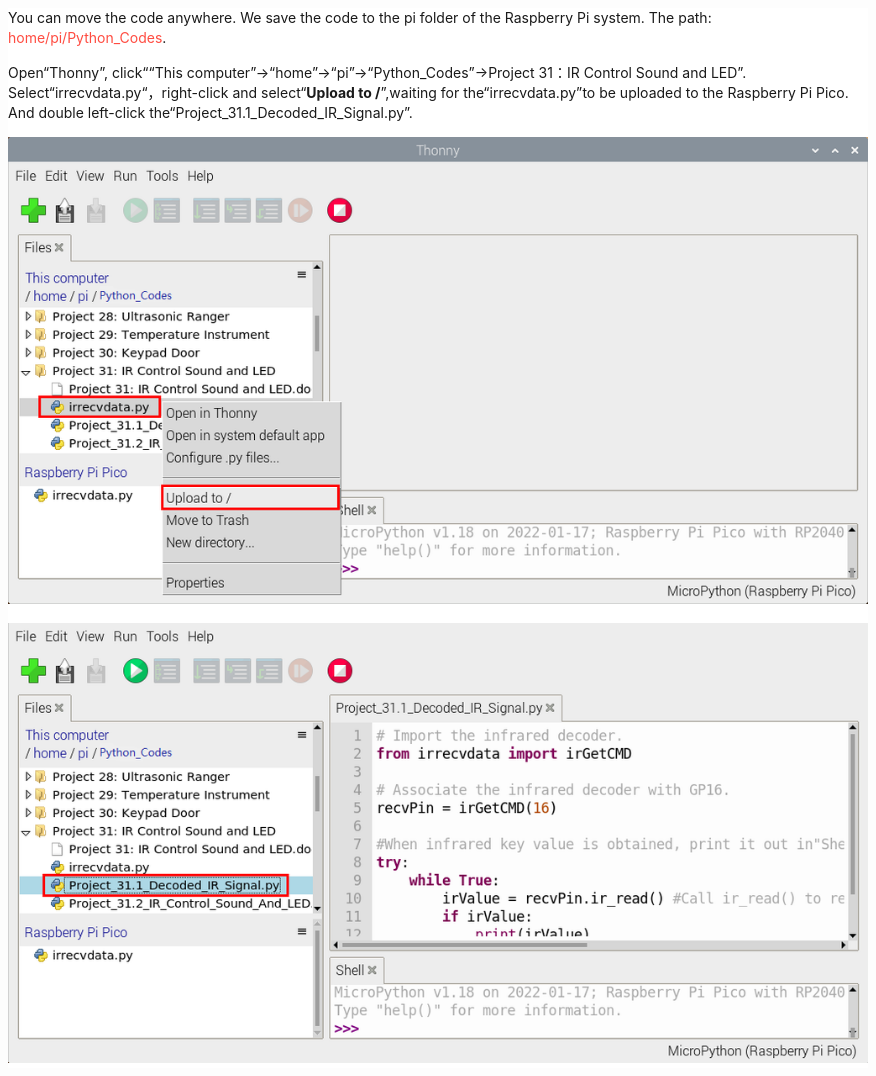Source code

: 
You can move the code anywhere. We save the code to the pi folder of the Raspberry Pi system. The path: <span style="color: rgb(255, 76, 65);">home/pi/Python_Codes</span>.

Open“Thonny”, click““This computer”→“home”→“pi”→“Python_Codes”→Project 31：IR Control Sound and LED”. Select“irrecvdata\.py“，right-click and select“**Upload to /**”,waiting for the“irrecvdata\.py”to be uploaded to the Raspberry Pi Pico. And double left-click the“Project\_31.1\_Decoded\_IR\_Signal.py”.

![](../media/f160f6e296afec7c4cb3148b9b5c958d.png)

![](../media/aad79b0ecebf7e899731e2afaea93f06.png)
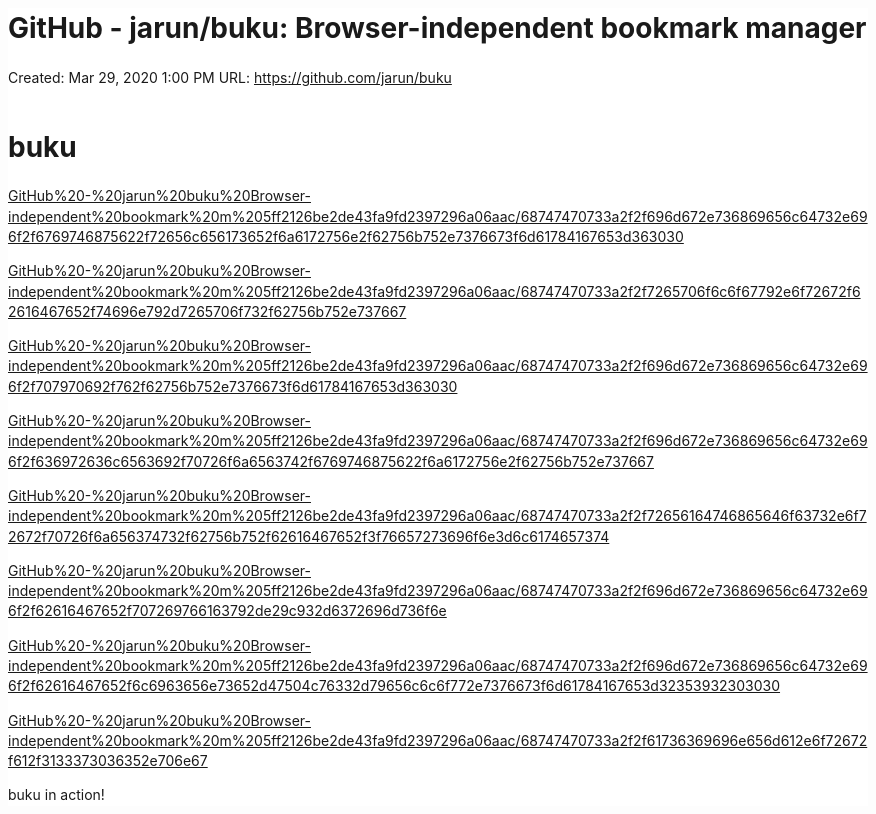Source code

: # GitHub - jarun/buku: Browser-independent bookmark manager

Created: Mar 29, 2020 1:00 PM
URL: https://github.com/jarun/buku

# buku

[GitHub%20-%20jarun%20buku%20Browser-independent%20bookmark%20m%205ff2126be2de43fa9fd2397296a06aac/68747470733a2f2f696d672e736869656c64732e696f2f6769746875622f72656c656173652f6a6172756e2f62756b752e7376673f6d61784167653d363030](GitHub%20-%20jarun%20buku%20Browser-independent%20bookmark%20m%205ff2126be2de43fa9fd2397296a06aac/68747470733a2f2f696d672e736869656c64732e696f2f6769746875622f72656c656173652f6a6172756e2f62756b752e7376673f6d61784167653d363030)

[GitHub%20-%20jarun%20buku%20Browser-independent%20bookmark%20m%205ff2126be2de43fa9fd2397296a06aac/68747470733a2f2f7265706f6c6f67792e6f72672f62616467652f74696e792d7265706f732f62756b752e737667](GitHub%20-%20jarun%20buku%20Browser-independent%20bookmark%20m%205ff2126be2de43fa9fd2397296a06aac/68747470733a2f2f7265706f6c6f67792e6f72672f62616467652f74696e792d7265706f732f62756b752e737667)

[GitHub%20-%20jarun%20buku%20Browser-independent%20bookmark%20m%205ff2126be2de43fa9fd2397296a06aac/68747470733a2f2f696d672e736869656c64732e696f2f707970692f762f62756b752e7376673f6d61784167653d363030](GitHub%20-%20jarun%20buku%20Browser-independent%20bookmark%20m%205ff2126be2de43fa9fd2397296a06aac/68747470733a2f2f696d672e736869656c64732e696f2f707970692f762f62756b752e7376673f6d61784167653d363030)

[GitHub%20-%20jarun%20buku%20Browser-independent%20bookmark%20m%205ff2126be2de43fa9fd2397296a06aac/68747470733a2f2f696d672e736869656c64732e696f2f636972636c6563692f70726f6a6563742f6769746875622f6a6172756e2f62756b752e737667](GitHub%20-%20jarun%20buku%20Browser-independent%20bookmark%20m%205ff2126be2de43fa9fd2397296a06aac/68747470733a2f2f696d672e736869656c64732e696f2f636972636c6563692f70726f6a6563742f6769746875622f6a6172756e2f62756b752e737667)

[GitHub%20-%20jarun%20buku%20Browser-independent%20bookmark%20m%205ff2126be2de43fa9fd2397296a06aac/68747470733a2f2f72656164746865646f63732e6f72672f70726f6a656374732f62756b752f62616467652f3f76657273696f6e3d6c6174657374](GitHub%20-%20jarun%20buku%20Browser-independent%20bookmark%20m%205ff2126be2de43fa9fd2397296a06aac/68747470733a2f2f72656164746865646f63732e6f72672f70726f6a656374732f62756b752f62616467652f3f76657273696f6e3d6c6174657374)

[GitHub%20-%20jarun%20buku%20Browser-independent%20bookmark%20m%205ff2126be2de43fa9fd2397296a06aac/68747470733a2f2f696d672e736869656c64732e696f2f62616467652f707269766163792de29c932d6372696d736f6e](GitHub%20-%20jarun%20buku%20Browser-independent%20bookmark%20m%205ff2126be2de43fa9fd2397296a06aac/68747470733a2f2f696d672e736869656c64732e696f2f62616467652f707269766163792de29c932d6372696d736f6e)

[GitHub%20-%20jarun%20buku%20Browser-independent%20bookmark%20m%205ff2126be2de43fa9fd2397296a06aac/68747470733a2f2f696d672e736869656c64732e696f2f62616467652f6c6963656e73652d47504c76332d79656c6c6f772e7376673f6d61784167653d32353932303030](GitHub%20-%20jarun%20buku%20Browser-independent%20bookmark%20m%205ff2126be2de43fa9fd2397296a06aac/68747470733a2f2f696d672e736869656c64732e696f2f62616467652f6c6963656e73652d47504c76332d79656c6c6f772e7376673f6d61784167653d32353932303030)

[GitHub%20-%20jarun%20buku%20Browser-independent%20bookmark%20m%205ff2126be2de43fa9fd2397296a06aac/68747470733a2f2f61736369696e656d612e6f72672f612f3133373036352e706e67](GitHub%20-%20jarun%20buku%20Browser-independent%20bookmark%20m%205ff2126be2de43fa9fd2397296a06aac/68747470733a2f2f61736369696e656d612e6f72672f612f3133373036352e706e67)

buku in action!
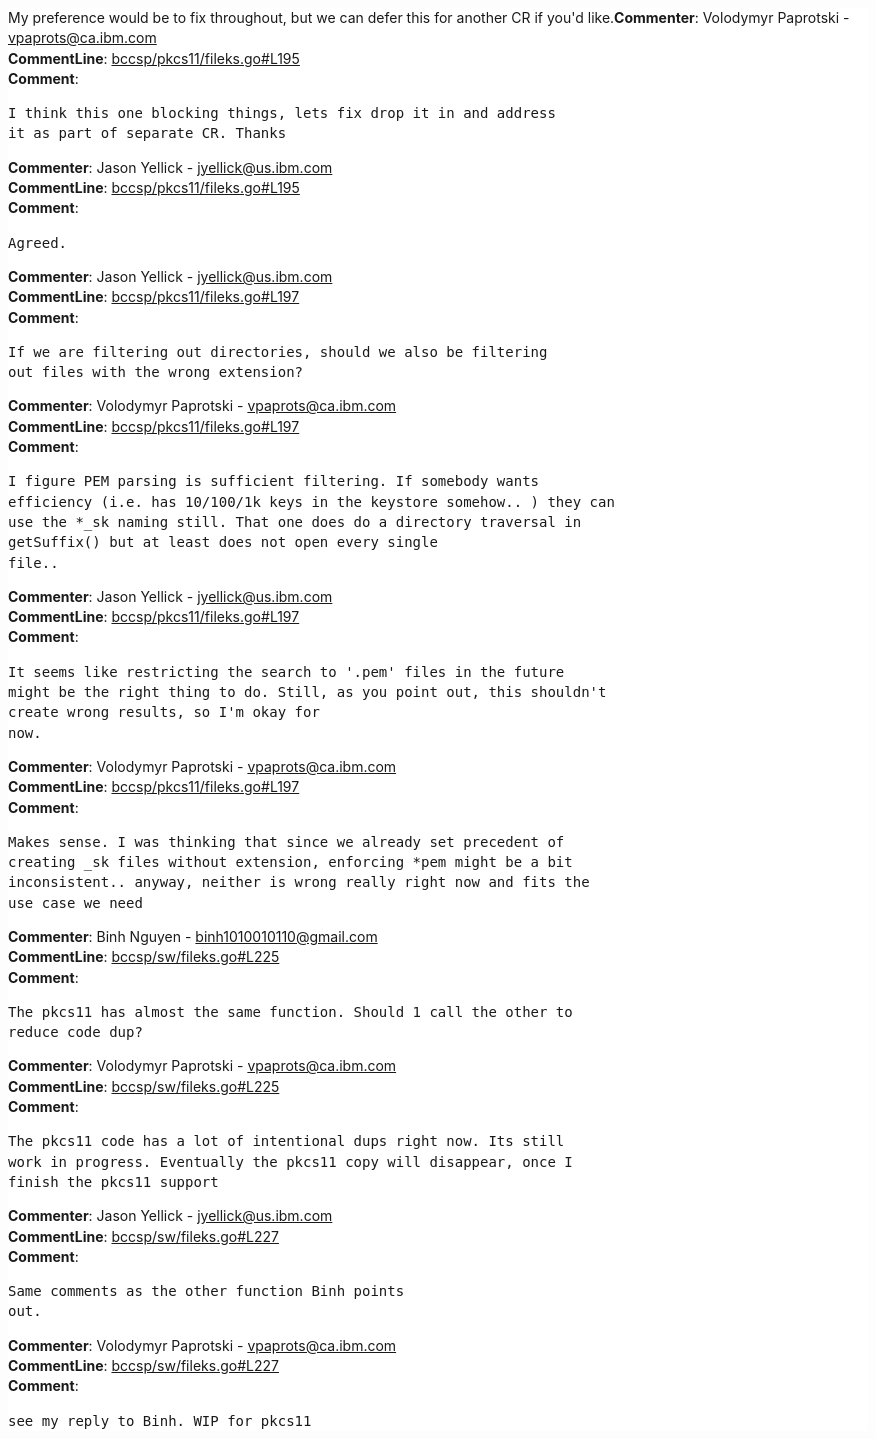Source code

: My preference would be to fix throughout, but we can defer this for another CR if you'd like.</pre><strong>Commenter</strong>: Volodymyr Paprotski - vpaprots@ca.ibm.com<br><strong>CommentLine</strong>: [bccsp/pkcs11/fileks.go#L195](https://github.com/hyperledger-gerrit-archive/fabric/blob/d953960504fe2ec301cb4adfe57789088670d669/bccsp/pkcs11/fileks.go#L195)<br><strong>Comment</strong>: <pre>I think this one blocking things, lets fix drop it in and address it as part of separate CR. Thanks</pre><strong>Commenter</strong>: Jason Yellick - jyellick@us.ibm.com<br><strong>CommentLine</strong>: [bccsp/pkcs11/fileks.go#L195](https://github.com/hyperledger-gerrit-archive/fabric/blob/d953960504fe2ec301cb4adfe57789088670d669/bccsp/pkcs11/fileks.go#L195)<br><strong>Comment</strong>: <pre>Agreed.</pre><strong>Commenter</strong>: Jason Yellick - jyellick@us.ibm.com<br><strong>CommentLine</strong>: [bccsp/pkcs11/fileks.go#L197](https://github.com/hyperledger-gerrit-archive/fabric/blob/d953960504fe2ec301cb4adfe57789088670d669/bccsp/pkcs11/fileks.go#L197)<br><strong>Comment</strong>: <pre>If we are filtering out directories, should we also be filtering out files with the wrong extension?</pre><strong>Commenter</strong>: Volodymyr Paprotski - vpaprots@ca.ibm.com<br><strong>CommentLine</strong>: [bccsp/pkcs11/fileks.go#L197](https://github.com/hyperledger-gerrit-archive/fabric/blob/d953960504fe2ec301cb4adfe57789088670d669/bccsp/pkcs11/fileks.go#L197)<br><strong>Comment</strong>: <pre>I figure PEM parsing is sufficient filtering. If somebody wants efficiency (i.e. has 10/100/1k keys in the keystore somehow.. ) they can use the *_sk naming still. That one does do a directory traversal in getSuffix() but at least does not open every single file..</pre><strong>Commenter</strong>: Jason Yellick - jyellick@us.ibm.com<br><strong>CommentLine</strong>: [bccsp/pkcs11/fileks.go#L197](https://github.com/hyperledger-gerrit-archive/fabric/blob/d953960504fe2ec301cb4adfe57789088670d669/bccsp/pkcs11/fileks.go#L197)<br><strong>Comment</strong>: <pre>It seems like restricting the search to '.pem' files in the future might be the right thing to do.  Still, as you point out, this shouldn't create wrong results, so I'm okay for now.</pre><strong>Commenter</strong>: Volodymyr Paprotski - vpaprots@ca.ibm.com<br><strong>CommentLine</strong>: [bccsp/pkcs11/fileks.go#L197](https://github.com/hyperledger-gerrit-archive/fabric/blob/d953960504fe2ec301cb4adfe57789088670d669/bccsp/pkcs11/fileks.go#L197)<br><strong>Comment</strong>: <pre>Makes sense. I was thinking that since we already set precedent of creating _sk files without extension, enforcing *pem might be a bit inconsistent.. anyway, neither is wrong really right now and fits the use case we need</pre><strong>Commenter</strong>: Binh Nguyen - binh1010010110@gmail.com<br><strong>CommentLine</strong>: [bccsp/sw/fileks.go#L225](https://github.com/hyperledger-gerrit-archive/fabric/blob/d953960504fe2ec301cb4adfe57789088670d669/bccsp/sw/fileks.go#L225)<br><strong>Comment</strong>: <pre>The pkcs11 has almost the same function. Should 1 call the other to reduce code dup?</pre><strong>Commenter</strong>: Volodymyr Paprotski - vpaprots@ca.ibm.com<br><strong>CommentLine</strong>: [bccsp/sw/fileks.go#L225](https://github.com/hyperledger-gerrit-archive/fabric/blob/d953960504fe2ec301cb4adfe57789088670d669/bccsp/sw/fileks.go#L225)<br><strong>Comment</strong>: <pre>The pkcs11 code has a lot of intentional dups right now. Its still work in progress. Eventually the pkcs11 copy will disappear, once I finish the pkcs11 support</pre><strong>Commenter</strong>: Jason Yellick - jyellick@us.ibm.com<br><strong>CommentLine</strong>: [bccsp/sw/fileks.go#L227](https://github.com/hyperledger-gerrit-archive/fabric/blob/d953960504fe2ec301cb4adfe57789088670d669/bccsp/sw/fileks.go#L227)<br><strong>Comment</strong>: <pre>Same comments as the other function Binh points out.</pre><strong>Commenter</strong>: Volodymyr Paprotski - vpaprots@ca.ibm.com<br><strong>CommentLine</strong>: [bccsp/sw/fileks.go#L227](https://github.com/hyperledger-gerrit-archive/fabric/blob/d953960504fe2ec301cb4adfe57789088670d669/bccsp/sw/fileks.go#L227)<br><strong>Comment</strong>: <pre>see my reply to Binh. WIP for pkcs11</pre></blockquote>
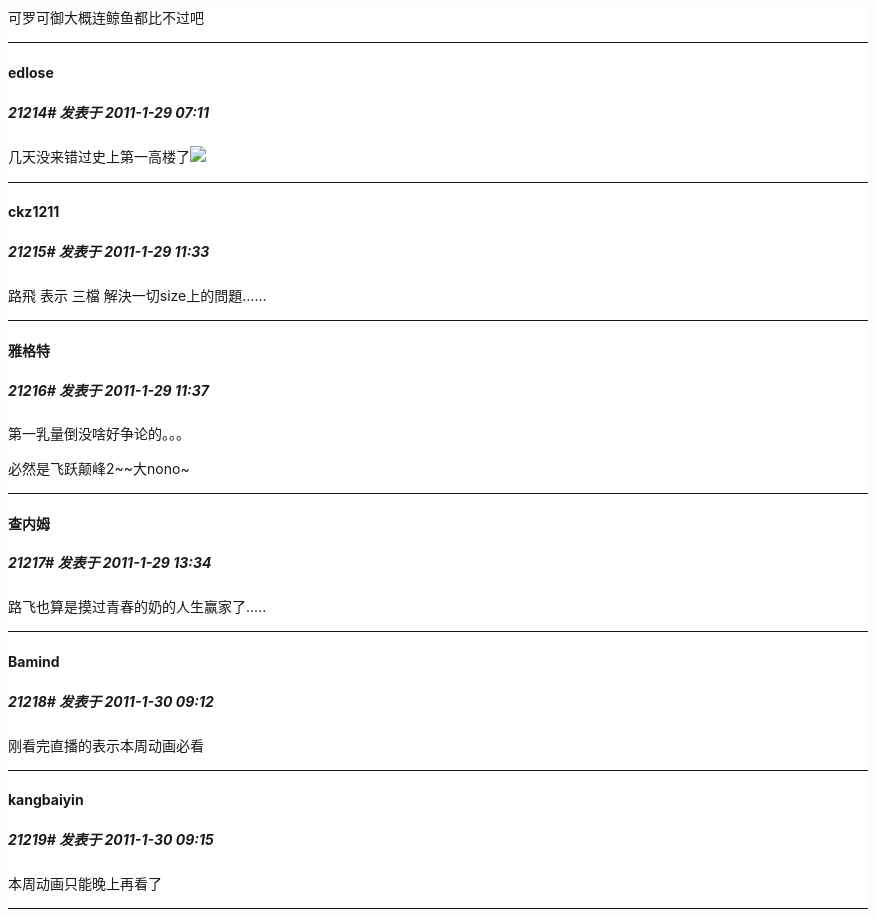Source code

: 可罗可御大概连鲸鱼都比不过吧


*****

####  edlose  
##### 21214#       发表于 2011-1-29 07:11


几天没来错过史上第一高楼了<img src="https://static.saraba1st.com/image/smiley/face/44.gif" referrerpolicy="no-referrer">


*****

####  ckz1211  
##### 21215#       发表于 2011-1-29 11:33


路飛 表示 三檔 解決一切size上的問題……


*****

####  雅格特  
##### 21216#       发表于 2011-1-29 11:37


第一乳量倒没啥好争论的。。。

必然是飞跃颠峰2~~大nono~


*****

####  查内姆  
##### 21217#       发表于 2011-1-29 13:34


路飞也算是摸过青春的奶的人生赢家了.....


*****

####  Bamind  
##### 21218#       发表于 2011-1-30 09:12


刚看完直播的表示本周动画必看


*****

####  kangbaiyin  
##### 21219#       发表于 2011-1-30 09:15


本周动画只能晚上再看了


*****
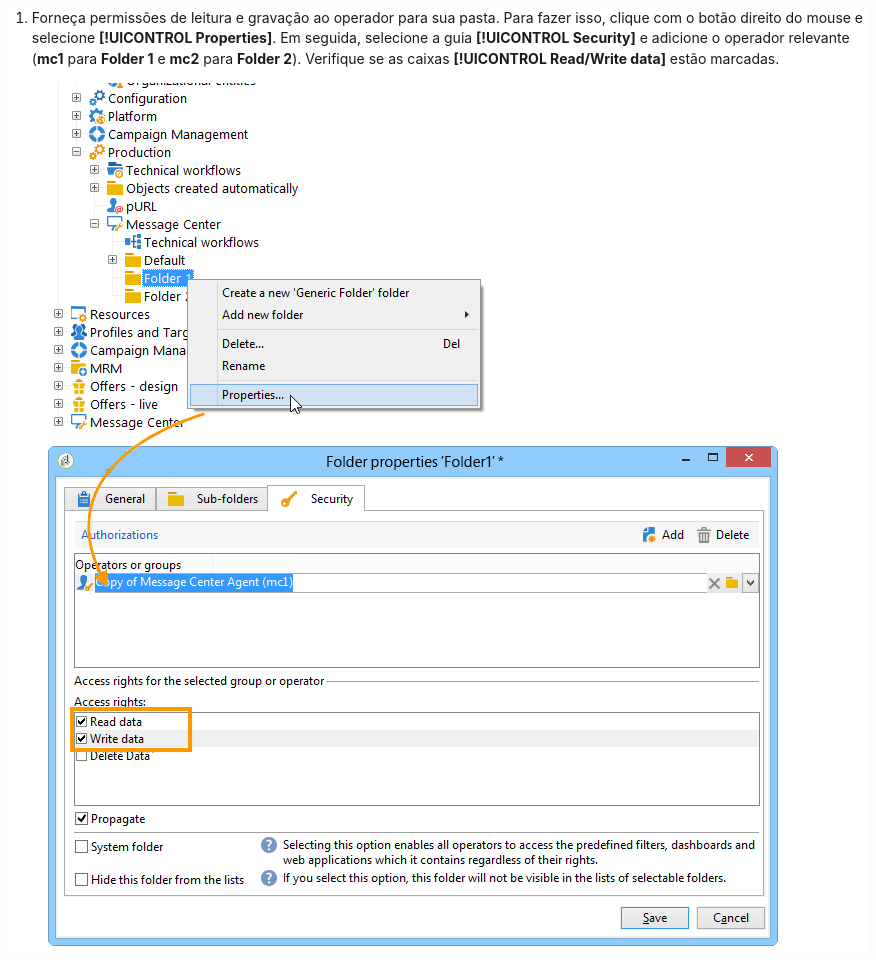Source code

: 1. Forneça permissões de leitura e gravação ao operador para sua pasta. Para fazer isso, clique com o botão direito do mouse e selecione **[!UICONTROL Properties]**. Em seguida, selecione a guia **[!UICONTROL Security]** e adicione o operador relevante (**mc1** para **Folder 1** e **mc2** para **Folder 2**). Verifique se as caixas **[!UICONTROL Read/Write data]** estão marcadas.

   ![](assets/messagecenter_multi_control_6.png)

→ **Task**
Reproduce word for word every line of the entries from the one containing "本周动画只能晚上再看了" through the final line of the entries. Leave the pictures out of your answer.

→ **Exercise response**
本周动画只能晚上再看了


*****
Source code

: 1. Forneça permissões de leitura e gravação ao operador para sua pasta. Para fazer isso, clique com o botão direito do mouse e selecione **[!UICONTROL Properties]**. Em seguida, selecione a guia **[!UICONTROL Security]** e adicione o operador relevante (**mc1** para **Folder 1** e **mc2** para **Folder 2**). Verifique se as caixas **[!UICONTROL Read/Write data]** estão marcadas.

   ![](assets/messagecenter_multi_control_6.png)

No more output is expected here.